- [Assignment] Print, exactly as they stand, the lines below from the one that has "pinky mcp: (505, 220)" to the one that has "thumb mcp: (109, 116)", inclusive, leaving out the pictures.

- [Records for this task]

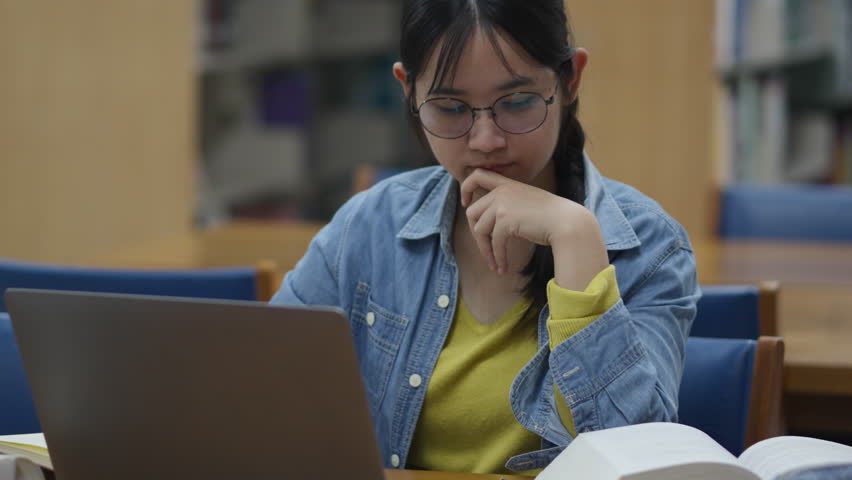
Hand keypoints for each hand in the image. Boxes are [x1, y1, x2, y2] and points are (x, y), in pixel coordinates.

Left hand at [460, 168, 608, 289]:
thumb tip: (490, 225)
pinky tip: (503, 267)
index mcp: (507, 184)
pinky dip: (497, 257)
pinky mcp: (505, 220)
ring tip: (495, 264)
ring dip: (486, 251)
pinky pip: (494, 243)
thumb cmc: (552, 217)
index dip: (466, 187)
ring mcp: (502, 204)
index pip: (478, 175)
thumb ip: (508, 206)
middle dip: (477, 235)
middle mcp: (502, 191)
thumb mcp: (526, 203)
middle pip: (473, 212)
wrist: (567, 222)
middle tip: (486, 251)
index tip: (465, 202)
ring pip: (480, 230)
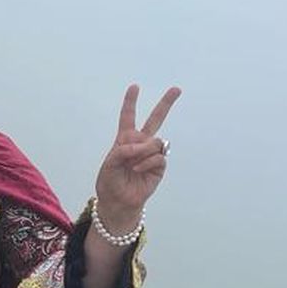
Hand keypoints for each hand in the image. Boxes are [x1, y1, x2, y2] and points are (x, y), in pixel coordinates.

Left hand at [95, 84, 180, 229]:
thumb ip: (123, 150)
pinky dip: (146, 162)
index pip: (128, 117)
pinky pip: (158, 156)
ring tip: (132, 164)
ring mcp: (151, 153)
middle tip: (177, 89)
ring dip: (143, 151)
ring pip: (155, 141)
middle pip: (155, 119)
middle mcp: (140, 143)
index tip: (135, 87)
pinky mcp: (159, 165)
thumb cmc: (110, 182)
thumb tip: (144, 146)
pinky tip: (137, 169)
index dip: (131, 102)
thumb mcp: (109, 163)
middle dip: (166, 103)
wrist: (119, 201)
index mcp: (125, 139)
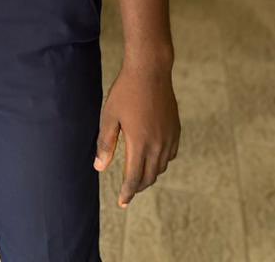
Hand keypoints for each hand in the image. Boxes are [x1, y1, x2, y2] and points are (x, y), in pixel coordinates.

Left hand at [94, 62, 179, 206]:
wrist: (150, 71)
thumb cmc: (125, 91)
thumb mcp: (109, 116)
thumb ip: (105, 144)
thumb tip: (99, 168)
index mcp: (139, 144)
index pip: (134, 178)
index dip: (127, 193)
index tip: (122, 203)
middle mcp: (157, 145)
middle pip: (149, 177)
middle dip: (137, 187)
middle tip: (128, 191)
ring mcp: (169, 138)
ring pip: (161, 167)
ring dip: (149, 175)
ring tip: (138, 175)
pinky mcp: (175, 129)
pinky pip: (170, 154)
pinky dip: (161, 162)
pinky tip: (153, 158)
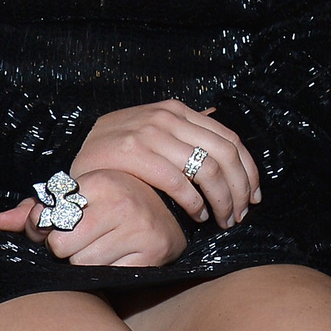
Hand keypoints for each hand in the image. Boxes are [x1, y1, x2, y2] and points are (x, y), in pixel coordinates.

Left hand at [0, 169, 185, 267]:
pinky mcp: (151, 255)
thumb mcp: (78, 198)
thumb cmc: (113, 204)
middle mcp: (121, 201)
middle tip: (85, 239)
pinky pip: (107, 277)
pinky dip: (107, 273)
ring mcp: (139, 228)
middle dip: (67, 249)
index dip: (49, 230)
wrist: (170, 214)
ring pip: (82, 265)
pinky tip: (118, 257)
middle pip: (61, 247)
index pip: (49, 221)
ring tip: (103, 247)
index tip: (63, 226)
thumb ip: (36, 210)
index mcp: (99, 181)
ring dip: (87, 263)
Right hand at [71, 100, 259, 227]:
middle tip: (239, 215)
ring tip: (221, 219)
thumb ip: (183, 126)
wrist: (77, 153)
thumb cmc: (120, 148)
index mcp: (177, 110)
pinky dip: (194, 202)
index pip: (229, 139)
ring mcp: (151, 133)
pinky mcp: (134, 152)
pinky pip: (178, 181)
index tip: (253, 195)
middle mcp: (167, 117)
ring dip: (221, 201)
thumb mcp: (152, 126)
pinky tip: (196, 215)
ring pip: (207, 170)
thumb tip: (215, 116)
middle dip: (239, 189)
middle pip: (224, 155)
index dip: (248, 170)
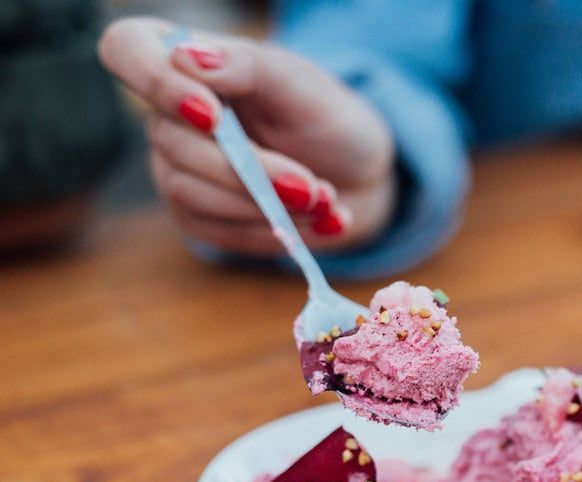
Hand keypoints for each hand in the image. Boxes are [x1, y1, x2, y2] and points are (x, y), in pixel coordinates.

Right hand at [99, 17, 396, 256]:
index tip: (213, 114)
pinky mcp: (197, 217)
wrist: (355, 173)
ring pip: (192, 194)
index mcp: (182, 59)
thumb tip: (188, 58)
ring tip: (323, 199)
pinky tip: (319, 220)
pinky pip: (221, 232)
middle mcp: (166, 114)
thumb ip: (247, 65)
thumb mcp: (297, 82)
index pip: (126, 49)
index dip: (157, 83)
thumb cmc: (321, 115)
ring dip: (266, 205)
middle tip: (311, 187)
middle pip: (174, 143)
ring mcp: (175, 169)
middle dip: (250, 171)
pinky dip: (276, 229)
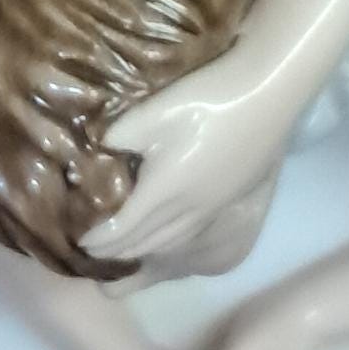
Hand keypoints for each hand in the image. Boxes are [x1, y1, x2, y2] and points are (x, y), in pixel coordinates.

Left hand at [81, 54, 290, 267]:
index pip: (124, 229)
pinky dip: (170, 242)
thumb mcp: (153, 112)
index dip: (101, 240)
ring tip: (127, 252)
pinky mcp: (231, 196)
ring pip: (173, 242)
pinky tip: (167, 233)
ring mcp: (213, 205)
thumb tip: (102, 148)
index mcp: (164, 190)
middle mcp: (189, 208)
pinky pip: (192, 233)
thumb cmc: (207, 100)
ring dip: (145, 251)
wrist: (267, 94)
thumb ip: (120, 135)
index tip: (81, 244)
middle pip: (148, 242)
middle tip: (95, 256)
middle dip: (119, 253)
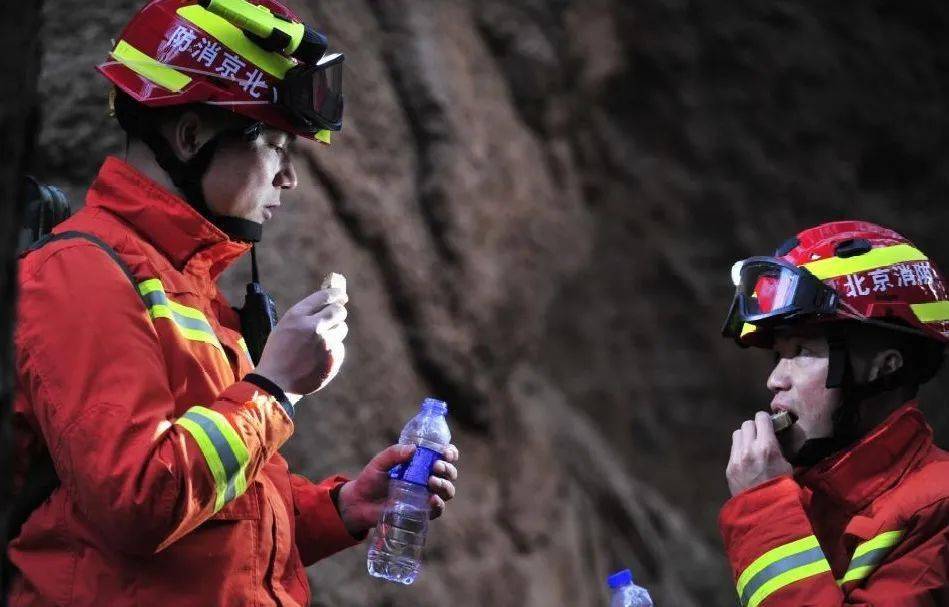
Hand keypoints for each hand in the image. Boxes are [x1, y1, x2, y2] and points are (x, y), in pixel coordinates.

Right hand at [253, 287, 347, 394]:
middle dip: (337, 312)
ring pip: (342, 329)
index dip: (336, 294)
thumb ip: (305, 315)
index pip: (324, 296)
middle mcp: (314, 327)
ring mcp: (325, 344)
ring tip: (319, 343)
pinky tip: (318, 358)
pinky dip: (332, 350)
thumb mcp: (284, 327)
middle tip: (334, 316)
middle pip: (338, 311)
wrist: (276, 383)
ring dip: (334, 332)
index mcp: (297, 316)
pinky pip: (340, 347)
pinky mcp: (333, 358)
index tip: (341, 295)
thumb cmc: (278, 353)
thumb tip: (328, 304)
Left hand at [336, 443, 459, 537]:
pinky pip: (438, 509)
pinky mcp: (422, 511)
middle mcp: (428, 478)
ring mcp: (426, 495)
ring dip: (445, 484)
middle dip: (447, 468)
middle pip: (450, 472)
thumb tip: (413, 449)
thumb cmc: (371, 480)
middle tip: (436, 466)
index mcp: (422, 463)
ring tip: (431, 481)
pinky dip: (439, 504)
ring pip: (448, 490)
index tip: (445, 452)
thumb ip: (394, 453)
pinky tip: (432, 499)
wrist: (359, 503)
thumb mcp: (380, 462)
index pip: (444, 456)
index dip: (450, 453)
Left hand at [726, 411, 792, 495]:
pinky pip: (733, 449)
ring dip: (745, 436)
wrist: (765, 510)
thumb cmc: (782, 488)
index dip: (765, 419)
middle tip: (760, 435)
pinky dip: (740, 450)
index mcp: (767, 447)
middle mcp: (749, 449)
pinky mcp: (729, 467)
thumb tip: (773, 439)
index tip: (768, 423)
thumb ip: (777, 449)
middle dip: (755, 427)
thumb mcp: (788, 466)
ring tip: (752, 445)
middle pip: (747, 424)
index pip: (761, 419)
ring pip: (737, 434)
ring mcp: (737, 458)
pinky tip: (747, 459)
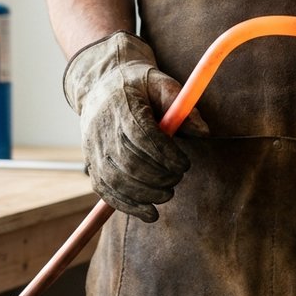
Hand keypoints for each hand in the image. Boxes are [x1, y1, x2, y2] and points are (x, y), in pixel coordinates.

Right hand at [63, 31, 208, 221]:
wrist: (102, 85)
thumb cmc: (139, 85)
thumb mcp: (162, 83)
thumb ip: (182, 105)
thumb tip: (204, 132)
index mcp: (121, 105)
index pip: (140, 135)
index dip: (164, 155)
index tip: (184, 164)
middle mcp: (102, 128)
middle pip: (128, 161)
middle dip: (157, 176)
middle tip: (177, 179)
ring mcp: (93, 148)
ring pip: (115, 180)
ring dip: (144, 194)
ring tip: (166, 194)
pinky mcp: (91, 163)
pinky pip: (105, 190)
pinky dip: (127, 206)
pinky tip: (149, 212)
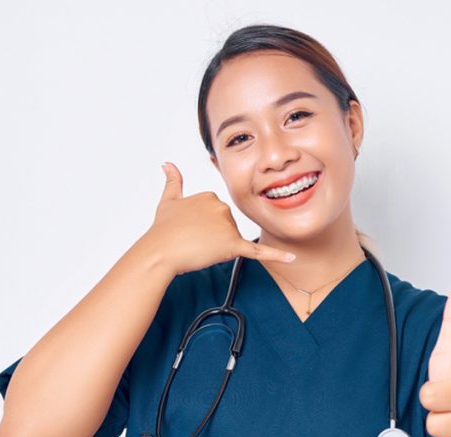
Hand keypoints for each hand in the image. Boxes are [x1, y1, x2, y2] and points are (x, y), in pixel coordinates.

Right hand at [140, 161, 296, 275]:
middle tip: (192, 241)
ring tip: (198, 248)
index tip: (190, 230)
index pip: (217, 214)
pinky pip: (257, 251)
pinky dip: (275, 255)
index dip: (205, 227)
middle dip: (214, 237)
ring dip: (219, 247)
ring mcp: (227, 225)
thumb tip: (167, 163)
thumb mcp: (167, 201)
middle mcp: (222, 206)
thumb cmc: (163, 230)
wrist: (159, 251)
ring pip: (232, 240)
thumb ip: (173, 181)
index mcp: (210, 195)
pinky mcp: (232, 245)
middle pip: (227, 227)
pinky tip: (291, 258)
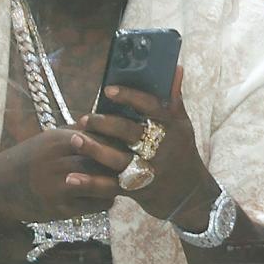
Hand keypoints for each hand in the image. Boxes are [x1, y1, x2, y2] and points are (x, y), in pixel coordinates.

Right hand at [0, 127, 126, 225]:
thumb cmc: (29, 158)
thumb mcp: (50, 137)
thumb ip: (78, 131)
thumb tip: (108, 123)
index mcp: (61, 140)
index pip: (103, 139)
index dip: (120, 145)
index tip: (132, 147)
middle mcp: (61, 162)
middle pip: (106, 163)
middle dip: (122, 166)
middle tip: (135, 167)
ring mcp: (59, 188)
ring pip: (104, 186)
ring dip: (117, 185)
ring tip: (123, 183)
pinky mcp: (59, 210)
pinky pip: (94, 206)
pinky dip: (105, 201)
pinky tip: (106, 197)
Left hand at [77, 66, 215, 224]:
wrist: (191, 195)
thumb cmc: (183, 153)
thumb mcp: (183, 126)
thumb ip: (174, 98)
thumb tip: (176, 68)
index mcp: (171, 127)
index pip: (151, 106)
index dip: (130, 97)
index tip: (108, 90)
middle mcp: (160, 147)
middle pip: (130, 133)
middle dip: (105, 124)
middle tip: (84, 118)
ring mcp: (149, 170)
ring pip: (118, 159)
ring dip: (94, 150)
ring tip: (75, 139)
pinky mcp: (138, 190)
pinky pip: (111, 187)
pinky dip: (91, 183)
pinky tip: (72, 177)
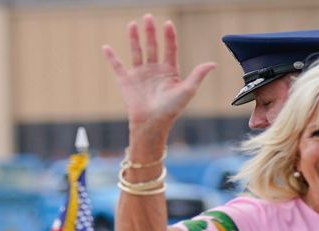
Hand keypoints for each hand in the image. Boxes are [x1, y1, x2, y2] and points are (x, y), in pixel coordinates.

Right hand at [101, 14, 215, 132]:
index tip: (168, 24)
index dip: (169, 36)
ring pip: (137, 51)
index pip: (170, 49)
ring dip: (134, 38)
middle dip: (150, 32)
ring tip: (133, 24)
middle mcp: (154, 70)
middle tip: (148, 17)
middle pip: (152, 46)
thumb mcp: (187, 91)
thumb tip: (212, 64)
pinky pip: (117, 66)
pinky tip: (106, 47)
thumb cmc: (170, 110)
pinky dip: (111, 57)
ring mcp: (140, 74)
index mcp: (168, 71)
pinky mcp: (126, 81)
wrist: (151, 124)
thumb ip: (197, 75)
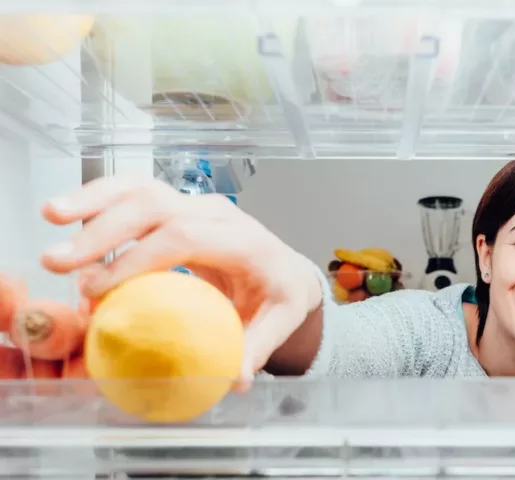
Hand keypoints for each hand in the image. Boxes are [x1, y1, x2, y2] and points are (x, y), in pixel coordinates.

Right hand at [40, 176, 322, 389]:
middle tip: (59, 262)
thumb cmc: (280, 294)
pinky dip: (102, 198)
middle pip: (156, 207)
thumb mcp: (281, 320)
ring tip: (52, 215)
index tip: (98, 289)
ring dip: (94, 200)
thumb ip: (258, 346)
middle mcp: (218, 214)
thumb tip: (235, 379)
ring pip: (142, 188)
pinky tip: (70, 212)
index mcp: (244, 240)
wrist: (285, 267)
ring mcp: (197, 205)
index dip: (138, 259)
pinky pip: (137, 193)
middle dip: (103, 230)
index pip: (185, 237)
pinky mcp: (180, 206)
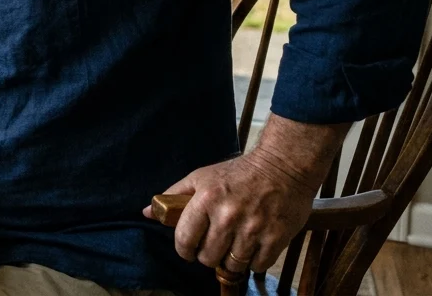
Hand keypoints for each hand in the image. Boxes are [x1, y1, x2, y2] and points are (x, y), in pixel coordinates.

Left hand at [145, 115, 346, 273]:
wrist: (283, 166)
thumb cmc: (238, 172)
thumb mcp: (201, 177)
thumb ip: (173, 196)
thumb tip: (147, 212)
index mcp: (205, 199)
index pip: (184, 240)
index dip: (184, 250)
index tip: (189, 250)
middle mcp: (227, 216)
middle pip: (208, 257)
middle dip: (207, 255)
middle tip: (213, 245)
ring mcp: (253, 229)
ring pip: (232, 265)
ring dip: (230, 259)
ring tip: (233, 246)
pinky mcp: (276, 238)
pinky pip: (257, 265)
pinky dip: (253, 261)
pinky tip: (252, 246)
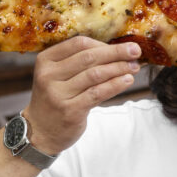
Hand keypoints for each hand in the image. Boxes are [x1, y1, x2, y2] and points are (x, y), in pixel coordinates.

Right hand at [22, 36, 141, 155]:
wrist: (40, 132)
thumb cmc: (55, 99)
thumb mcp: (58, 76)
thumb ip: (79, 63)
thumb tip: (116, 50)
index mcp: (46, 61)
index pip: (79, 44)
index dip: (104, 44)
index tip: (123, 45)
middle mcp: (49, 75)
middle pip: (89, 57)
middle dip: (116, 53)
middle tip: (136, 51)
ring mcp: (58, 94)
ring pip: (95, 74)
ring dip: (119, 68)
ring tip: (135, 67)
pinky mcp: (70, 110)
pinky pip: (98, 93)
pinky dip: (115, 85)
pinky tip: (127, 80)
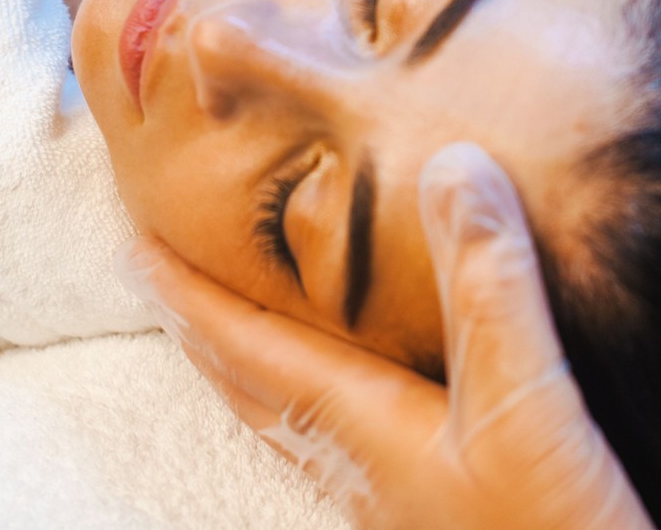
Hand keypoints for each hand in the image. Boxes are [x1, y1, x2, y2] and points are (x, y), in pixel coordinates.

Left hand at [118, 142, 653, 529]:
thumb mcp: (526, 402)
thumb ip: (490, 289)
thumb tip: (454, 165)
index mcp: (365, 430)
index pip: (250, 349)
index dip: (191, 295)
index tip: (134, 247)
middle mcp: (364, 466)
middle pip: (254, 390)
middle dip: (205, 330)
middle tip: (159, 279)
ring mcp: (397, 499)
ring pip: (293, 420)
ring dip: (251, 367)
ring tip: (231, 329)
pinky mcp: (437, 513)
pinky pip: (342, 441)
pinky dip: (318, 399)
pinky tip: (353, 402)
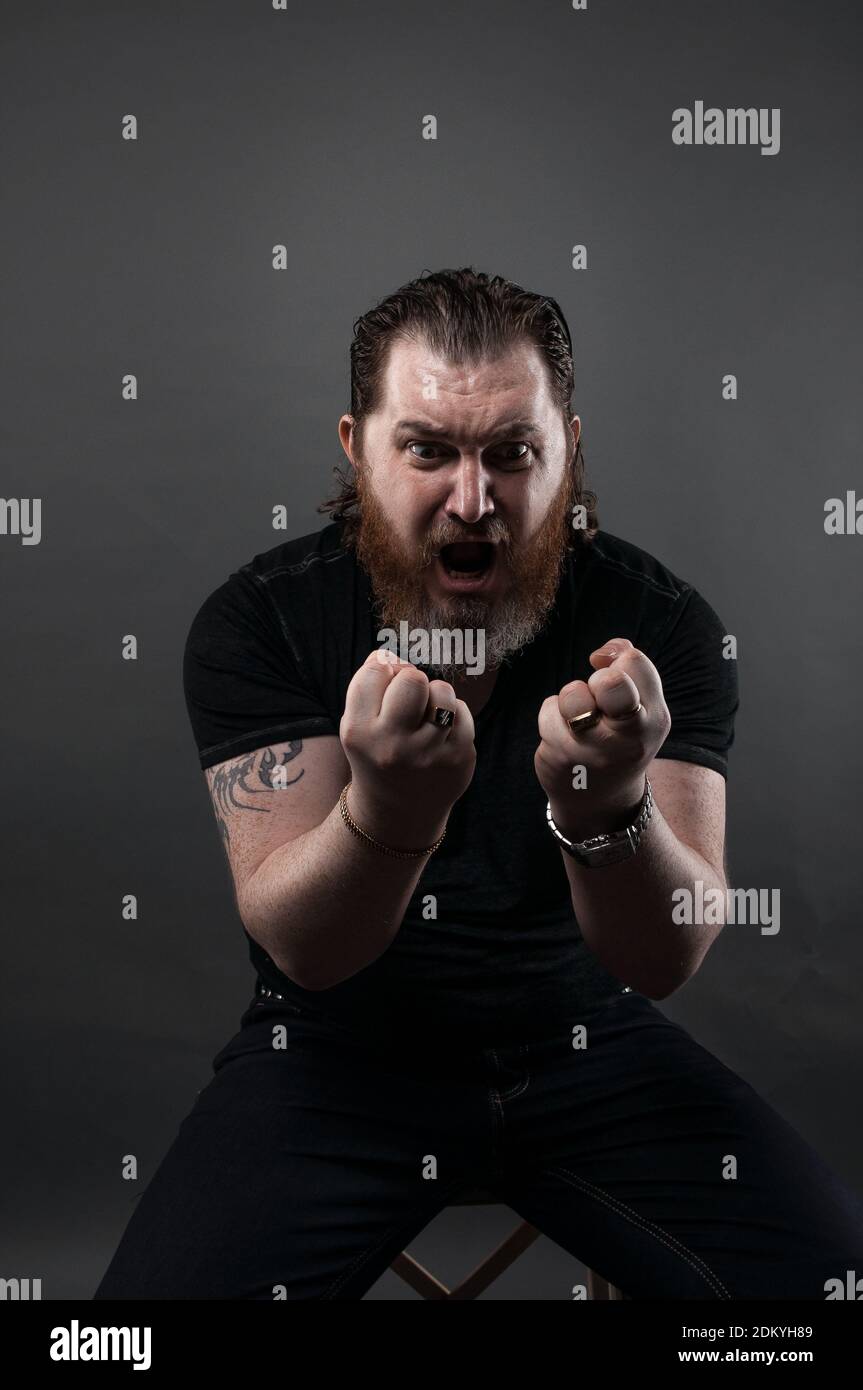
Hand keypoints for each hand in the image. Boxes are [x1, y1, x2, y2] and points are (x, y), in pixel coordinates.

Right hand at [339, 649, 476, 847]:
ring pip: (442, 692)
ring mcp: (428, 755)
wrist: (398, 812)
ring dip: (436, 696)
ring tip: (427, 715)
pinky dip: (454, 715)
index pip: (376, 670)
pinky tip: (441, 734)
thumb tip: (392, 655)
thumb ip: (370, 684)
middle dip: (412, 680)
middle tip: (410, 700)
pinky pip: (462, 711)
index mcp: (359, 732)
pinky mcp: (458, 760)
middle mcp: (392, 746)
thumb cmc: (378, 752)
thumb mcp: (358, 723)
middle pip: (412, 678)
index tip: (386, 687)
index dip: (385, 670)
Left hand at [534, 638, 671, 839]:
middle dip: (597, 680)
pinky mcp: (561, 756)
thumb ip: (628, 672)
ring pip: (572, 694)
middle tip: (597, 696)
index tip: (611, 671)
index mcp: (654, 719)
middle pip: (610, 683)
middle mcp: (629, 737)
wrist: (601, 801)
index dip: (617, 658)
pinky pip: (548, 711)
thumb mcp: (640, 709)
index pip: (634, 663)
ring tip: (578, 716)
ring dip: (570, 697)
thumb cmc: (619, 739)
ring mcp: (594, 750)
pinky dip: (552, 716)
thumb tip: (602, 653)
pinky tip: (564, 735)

- [Task result]
pinky mcp: (505, 220)
ring tip: (495, 264)
ring dip: (486, 251)
pinky pip: (494, 243)
thumb cmc: (552, 217)
index dip: (466, 187)
ring mcp: (502, 204)
index pip: (478, 175)
thumb ip: (508, 206)
middle dip: (477, 235)
middle mcp: (502, 191)
thumb mcp: (526, 203)
middle pip: (473, 212)
wrist: (567, 222)
middle tip: (486, 251)
index tip: (465, 202)
ring pip: (480, 230)
Hand keypoints for each hand in the image. Boxes are [x1, y1, x2, y2] and points are (x, y), in pixel coordinates.

Left hand at [95, 84, 180, 229]:
thumb ip: (123, 150)
pinky dip: (146, 162)
index pip: (128, 117)
pinky pip: (158, 156)
ring tip: (132, 164)
ring mcp: (151, 153)
middle tip: (177, 89)
ring dip: (143, 151)
ring pip: (155, 141)
middle pip: (155, 119)
middle mcp: (140, 143)
index tip: (135, 87)
pinky mcp: (159, 165)
thumb cmc: (110, 182)
thumb tip: (144, 146)
pinky tip: (137, 169)
index dip: (131, 102)
thumb mcp: (109, 163)
middle dip: (166, 103)
wrist: (119, 201)
index mcp: (125, 139)
Hand keypoints for each hand in the image. Boxes are [x1, y1, x2, y2] and points are (x, y), in pixel coordinates.

Left hand at [94, 62, 179, 206]:
wrist: (150, 71)
thumb cmc: (125, 91)
thumb mcp: (109, 116)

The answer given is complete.